Quotient rule integration problem

[thereddevils]

\int \frac{1}{2x+3}=\frac{\ln |2x+3|}{2}+c

so why is \int \frac{1}{x^2+x}\neq \frac{\ln |x^2+x|}{2x+1}+c ?

is it because in general ,

\int \frac{1}{x}=\ln |x|+c

the denominator is meant to be only linear function ?

 

[Mentallic]

Yes, because to go the other way, that is, take the derivative of the result \frac{ln|x^2+x|}{2x+1} you need to use the quotient rule. It's not as simple as treating 2x+1 as a constant, which is what you instead get if the function in the log is linear.

e.g.

\int\frac{1}{ax}dx=\frac{ln|ax|}{a}

\frac{d}{dx}\left(\frac{ln|ax|}{a}\right)=\frac{1}{ax}\frac{a}{a}=\frac{1}{ax}

While

\int\frac{1}{ax^2}dx \neq \frac{ln|ax^2|}{2ax}

\frac{d}{dx}\left(\frac{ln|ax^2|}{2ax}\right)=\frac{\frac{1}{ax^2}.2ax-2a.ln|ax^2|}{4a^2x^2} \neq \frac{1}{ax^2} as required.

 

[thereddevils]

Yes, because to go the other way, that is, take the derivative of the result \frac{ln|x^2+x|}{2x+1} you need to use the quotient rule.
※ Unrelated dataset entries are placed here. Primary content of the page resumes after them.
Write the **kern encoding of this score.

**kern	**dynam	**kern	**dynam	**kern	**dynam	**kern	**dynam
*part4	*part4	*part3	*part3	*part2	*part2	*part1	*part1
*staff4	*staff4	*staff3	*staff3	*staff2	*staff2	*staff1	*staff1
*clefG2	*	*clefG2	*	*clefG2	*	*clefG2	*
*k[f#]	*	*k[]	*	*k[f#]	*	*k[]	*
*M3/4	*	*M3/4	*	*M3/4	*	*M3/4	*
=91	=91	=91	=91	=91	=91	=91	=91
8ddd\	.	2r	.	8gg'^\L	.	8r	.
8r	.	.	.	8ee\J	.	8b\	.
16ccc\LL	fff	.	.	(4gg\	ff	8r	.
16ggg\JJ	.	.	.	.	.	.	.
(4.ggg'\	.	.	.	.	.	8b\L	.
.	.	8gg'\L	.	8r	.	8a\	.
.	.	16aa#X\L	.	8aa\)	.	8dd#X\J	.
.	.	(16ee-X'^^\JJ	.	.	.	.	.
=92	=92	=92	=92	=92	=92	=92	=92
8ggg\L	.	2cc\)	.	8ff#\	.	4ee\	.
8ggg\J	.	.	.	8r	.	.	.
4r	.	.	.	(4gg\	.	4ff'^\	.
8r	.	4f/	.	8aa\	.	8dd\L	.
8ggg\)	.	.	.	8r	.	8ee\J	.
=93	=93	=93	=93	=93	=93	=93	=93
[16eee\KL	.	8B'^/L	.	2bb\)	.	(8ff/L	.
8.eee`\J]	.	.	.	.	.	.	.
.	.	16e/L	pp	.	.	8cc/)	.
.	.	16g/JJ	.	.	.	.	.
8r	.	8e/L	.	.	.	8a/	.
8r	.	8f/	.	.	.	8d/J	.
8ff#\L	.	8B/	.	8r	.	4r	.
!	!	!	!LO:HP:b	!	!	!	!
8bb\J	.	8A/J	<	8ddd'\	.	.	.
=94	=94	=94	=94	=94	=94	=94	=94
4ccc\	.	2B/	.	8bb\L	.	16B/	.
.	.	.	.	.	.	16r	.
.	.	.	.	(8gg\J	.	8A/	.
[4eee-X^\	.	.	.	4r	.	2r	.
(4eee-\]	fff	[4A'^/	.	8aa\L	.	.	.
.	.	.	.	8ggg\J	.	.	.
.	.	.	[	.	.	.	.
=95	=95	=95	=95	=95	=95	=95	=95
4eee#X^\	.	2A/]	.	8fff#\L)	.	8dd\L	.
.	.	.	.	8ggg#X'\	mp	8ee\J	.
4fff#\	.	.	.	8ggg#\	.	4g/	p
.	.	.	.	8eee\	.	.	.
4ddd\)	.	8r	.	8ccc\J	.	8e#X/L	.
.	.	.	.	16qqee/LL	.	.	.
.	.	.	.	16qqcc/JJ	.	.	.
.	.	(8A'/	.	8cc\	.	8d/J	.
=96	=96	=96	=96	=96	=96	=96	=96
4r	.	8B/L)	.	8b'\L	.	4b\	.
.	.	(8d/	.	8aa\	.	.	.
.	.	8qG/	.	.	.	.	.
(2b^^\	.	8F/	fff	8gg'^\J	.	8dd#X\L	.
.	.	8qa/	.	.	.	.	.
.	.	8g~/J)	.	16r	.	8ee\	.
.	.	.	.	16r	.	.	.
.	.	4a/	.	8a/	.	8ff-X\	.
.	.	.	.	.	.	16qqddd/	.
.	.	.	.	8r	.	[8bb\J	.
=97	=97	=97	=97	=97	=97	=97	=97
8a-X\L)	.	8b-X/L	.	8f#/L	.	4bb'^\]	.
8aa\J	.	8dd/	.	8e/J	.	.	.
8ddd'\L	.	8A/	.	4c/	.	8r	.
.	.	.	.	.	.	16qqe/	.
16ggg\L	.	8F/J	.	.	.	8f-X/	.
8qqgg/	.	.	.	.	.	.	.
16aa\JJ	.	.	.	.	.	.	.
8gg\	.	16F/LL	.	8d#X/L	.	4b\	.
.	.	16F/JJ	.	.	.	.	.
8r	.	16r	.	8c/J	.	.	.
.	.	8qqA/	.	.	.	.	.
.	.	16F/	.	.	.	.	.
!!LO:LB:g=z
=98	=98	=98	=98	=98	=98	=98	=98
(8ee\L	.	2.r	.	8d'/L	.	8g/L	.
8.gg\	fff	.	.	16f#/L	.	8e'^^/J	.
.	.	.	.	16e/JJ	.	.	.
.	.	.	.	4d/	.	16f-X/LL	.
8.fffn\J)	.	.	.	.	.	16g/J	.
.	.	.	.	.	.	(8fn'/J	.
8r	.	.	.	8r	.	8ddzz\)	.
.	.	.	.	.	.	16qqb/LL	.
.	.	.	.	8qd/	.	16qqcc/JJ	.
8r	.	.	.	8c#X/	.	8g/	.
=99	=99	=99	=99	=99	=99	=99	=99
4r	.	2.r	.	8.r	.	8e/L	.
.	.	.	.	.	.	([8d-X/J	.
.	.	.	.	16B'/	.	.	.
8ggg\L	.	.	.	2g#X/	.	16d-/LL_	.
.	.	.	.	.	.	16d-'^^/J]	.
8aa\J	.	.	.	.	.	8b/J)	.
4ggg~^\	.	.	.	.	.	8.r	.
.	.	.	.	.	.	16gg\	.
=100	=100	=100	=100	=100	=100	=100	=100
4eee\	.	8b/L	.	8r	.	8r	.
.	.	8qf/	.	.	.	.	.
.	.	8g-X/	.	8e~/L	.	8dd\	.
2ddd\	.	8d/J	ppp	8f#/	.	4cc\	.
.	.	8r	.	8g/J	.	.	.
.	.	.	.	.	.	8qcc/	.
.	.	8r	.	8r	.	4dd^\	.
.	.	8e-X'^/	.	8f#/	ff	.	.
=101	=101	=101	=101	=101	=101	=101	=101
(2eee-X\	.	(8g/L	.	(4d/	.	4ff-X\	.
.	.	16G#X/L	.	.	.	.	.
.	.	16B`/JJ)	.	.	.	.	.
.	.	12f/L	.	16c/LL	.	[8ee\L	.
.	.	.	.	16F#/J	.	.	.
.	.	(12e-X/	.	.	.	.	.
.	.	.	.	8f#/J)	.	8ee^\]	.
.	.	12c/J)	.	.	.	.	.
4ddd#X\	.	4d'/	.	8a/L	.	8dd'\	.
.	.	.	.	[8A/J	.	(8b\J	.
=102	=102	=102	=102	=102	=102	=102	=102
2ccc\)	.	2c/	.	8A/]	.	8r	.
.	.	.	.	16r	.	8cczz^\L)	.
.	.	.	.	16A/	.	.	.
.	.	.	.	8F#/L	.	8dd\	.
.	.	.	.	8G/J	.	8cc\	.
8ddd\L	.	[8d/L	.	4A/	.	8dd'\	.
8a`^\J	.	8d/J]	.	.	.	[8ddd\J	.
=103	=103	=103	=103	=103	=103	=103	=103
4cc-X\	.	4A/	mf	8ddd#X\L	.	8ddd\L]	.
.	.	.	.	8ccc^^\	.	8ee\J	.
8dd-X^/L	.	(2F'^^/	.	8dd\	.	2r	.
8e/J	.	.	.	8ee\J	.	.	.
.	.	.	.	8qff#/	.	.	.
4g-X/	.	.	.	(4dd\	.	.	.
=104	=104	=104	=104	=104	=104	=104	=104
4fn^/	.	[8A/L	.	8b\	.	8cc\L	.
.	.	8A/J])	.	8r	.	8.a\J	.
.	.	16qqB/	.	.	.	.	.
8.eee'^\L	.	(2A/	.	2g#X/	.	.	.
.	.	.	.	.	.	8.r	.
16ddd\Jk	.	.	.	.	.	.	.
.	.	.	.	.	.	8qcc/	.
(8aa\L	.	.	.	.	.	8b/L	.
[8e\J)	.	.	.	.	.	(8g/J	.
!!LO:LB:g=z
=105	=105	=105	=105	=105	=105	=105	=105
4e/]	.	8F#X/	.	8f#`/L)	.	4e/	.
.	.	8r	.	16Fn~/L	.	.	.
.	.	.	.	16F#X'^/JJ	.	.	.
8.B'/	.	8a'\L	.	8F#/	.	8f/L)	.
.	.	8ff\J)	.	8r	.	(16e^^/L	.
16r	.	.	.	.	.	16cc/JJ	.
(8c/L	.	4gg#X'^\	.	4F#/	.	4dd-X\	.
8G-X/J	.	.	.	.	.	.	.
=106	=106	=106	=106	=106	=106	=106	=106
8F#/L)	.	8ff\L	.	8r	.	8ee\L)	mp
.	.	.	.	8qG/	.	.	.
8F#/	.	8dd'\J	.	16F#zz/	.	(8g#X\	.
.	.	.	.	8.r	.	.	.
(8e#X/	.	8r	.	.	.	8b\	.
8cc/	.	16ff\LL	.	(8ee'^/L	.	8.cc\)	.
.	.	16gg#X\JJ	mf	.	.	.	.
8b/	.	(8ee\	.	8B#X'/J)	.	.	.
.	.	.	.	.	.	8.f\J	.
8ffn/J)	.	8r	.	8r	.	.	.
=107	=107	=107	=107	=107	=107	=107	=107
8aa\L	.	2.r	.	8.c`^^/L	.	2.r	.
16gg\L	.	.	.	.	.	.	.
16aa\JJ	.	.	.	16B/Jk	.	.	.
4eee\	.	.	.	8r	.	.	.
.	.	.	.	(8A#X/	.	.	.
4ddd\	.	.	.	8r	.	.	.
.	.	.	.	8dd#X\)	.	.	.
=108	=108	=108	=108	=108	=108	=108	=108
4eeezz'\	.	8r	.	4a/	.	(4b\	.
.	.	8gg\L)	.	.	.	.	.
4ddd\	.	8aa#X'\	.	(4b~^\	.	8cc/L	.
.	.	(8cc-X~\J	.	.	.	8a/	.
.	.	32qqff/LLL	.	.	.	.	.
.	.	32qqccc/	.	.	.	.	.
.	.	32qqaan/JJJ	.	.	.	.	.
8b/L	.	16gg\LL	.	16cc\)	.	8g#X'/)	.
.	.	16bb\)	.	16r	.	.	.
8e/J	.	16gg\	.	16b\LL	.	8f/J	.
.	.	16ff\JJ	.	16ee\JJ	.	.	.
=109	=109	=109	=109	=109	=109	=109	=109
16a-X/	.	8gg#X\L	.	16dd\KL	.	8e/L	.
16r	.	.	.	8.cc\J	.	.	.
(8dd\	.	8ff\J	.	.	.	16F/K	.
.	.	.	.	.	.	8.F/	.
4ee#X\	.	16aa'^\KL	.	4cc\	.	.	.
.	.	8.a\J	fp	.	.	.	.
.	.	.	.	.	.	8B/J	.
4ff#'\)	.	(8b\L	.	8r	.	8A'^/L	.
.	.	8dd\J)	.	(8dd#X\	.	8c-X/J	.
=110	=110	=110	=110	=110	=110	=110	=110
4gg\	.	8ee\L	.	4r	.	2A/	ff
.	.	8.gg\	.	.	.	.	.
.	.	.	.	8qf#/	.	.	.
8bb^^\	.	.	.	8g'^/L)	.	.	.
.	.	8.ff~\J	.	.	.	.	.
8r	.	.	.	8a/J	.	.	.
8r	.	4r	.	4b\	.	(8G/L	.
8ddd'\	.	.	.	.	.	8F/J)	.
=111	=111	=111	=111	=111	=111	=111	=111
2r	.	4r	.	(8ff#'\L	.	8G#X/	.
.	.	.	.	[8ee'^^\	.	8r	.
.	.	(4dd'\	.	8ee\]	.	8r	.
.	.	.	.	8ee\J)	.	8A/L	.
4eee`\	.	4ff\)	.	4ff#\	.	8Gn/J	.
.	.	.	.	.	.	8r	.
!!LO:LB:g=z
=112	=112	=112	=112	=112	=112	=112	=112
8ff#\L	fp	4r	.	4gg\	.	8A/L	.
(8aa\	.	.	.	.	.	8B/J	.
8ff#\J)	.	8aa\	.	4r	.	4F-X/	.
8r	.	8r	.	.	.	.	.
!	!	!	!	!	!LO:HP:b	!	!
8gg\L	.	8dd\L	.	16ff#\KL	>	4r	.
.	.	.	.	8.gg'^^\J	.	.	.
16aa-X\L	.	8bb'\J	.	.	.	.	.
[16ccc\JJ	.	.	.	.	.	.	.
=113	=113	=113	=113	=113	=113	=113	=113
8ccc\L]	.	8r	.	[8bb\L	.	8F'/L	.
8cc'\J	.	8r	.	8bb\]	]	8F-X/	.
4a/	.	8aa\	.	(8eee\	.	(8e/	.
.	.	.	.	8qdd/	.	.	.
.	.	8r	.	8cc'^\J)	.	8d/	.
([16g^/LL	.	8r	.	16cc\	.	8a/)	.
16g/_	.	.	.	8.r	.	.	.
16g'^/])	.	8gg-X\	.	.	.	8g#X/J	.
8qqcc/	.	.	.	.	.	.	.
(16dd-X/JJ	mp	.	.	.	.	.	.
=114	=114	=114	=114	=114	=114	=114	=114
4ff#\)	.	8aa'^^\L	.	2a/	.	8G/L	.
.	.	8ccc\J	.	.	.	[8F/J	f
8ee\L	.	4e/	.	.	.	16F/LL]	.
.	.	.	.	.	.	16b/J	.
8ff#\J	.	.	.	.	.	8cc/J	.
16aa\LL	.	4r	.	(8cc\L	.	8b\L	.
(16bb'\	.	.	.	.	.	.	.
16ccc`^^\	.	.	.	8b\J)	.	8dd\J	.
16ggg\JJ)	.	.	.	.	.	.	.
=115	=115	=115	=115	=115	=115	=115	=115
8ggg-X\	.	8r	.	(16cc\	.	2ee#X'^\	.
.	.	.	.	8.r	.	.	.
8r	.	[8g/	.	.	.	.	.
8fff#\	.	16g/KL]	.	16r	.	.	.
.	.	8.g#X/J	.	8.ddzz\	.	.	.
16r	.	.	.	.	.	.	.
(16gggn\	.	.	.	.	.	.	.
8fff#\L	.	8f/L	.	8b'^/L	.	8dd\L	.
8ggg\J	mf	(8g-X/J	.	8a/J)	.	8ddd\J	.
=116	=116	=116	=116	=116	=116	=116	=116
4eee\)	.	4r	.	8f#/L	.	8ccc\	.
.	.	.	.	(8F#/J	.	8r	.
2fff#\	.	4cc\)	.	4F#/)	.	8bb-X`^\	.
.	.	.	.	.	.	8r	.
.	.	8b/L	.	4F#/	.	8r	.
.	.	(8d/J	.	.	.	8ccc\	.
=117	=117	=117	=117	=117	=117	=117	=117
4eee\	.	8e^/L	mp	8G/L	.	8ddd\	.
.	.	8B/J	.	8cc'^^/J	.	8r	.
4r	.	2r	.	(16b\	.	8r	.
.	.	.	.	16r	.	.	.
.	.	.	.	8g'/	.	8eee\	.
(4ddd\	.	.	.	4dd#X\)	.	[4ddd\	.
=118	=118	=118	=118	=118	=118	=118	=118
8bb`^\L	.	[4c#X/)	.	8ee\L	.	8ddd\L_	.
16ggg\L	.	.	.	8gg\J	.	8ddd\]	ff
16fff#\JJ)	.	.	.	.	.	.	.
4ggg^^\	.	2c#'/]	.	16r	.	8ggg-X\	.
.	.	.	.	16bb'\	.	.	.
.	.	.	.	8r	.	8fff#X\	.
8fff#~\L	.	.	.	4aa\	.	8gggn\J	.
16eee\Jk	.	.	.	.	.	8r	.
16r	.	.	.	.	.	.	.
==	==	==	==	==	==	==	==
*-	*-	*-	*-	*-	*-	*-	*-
It's not as simple as treating 2x+1 as a constant, which is what you instead get if the function in the log is linear.

e.g.

\int\frac{1}{ax}dx=\frac{ln|ax|}{a}

\frac{d}{dx}\left(\frac{ln|ax|}{a}\right)=\frac{1}{ax}\frac{a}{a}=\frac{1}{ax}

While

\int\frac{1}{ax^2}dx \neq \frac{ln|ax^2|}{2ax}

\frac{d}{dx}\left(\frac{ln|ax^2|}{2ax}\right)=\frac{\frac{1}{ax^2}.2ax-2a.ln|ax^2|}{4a^2x^2} \neq \frac{1}{ax^2} as required.

thanks , so it only works when the denominator is a linear function .